• [Passage given]
==*==
The body of Ms James, 66, was discovered in a pool of blood on the floor of her Berry Hill, Paget home on the morning of September 2, 2011. She had been stabbed 60 times.

Simpson, 54, was found guilty of the killing of the retired social worker following a two-week long trial in January, but has always maintained his innocence.

In a sentencing hearing at Supreme Court One that lasted almost two hours yesterday morning, Puisne Judge Charles-Etta Simmons called the killing a “vicious and merciless” attack on an elderly woman who worked for the defendant’s well being.

She said there were no real facts to mitigate the sentence, ordering Simpson to serve at least 23 years before being eligible for parole.

Before sentence was passed, Director of Public Prosecutions Rory Field called for Simpson to be jailed for between 24 and 28 years “to reflect society’s revulsion” of the murder.

Highlighting the violence of the attack, the prosecutor told the court: “The murder was brutal, death was not instantaneous. It would have been a painful death and it is clear that there was an intent to kill. The force and frequency was such it caused blood splatter as high as the ceiling.

“The attack occurred in the night time when she was home alone and he would have known that she was home alone.”

Mr Field said Simpson was first questioned by police on the day that Ms James’ body had been discovered. Interviewing the victim’s tenants, officers noticed that Simpson had bloodstains on his shoes and a cut to his hand, and he immediately became a suspect.

At his trial, Simpson claimed he had been watching DVDs at his Pembroke home — which he rented from Ms James — on the night of the murder.

But forensic evidence revealed scrapings of Ms James’ skin under Simpson’s fingernails and on his baseball cap.

The prosecution also argued that the handyman was in a dispute with Ms James over unpaid rent.

Yesterday, Mr Field ran through Simpson’s extensive criminal record dating back to 1978, noting that he had been found guilty of a number of attacks on women, as well as armed robbery.

And he then contrasted the very different lives of the victim and her killer by reading out victim-impact statements from relatives and friends of Ms James, who described her as being a “generous spirit with a loving heart”.

One relative, in their statement, asked that Simpson have “a repentant heart”.
==*==
• [Supplied data]
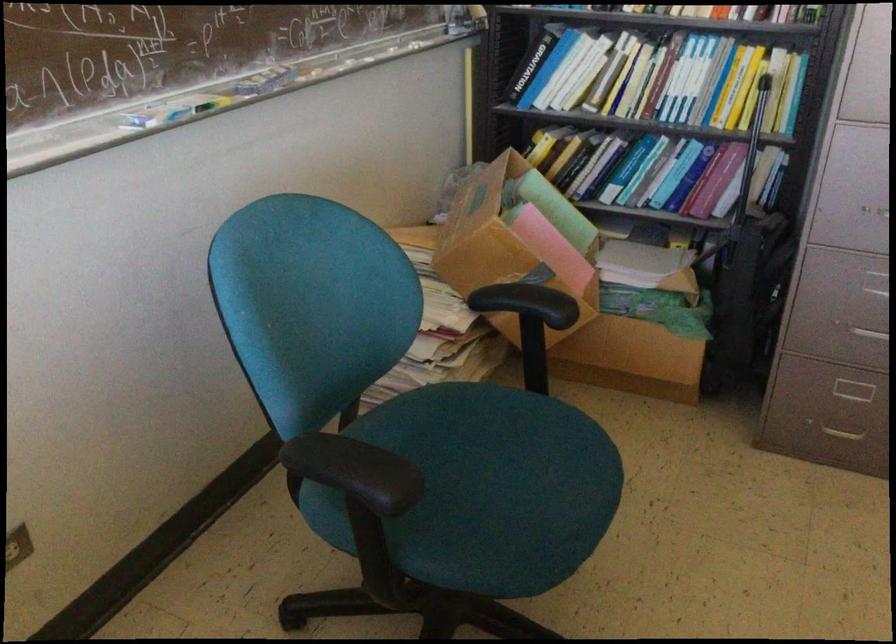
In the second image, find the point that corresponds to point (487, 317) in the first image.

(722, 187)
==*==
• [Given exercise]
From the sentencing report above, extract verbatim the stretch from "The body of" through "stabbed 60 times.".

• [Completed task]
The body of Ms James, 66, was discovered in a pool of blood on the floor of her Berry Hill, Paget home on the morning of September 2, 2011. She had been stabbed 60 times.